- What to work on: Convert each line of the items below into a Markdown table with the columns Row and Line, numbering the lines and skipping any blank ones. Omit the pictures from your answer.

Saved entries:
:::::

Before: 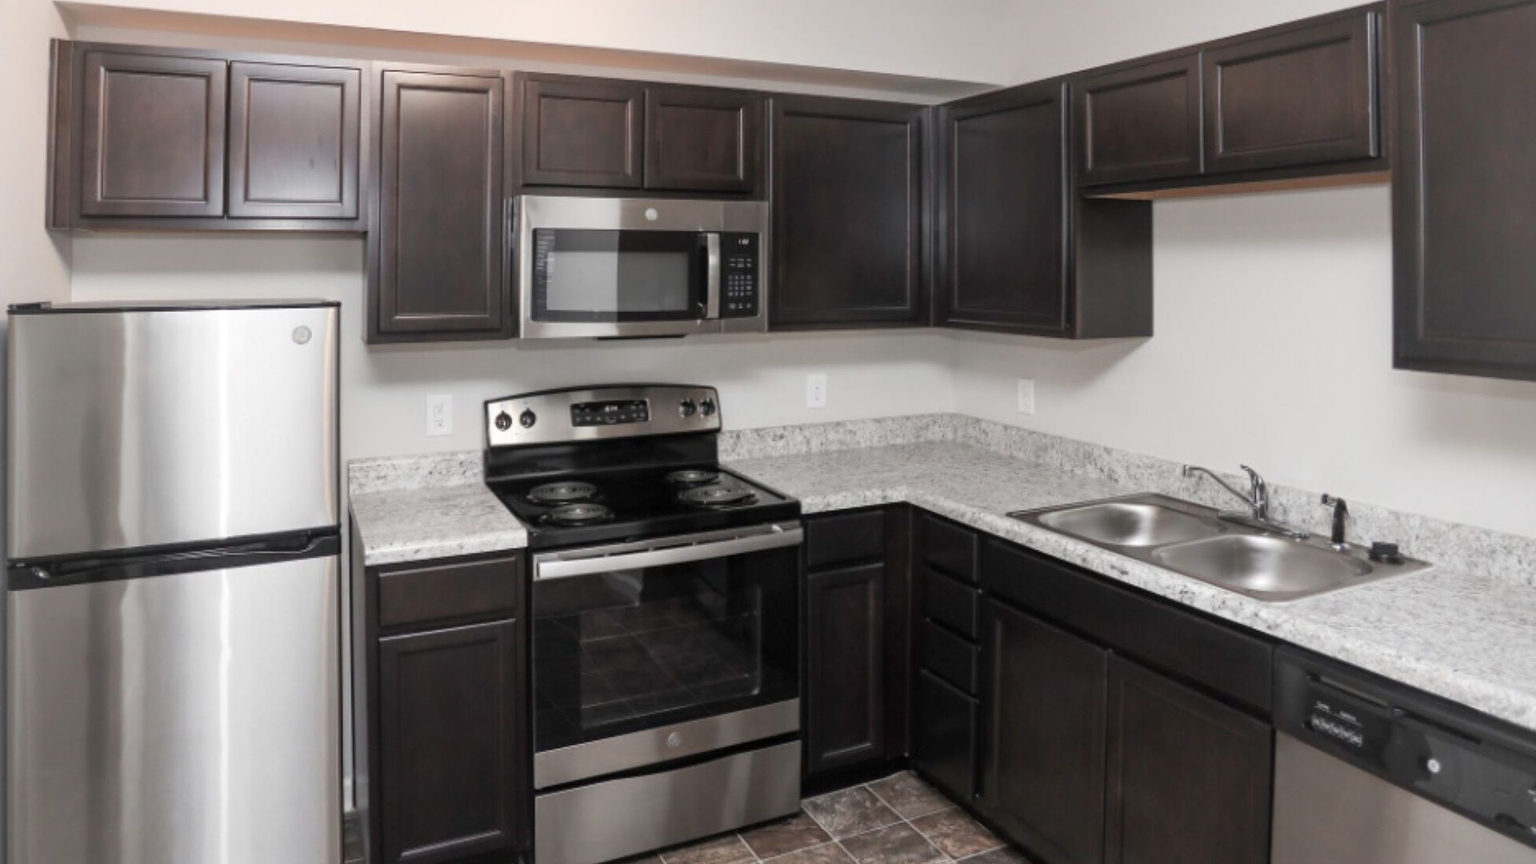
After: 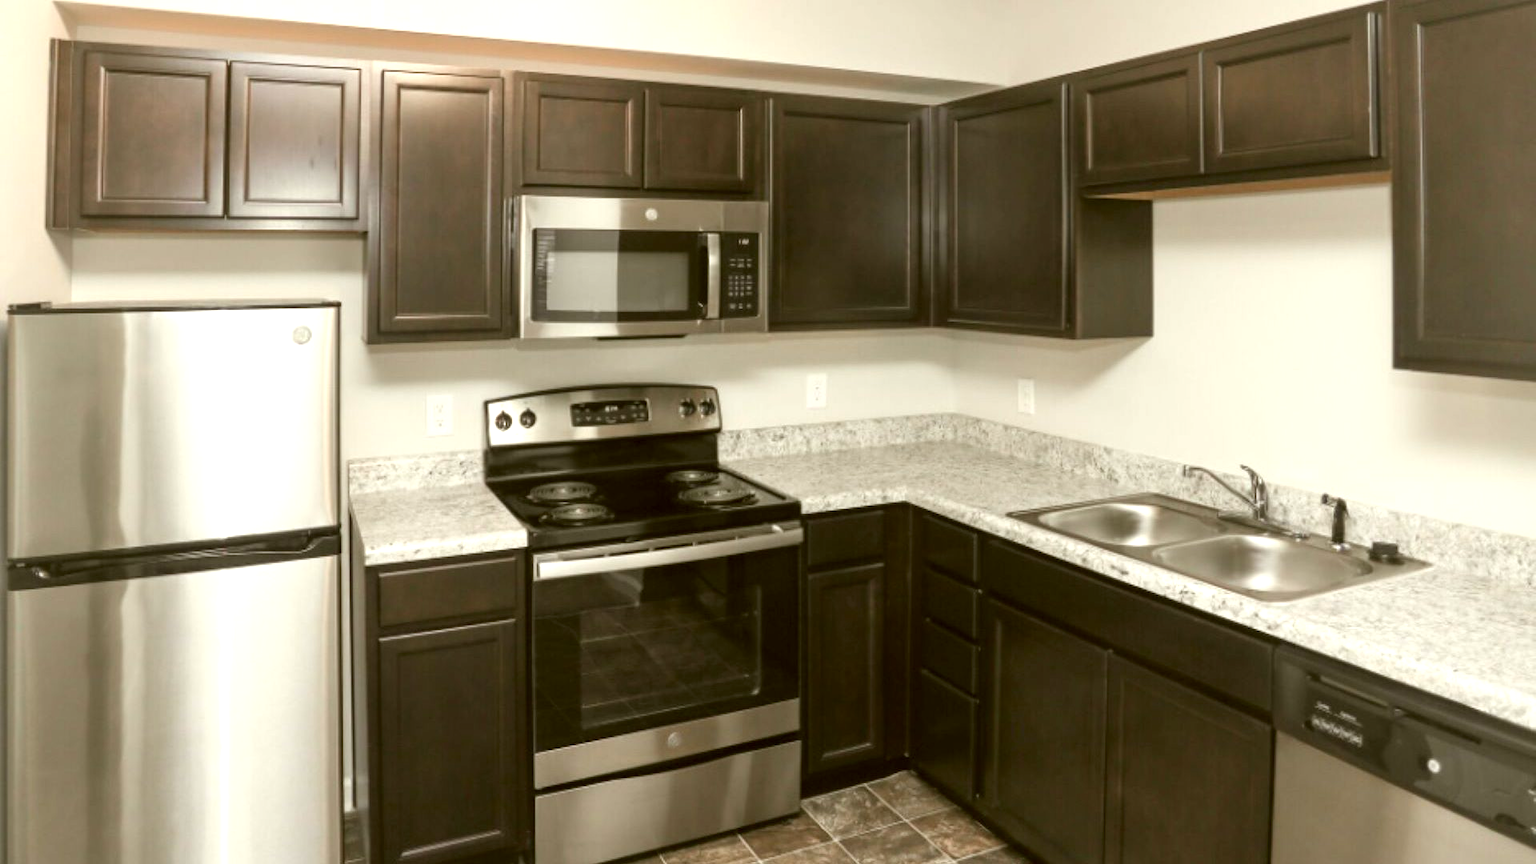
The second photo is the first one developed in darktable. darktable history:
color correction: highlights a* -1.43, highlights b* 10.12, shadows a* 0.395, shadows b* 19.35
exposure: black level correction 0, exposure 0.6 EV, compensate exposure bias true, compensate highlight preservation false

:::::

- Output for this task:
| Row | Line |
|---|---|
| 1 | Before:  |
| 2 | After:  |
| 3 | The second photo is the first one developed in darktable. darktable history: |
| 4 | color correction: highlights a* -1.43, highlights b* 10.12, shadows a* 0.395, shadows b* 19.35 |
| 5 | exposure: black level correction 0, exposure 0.6 EV, compensate exposure bias true, compensate highlight preservation false |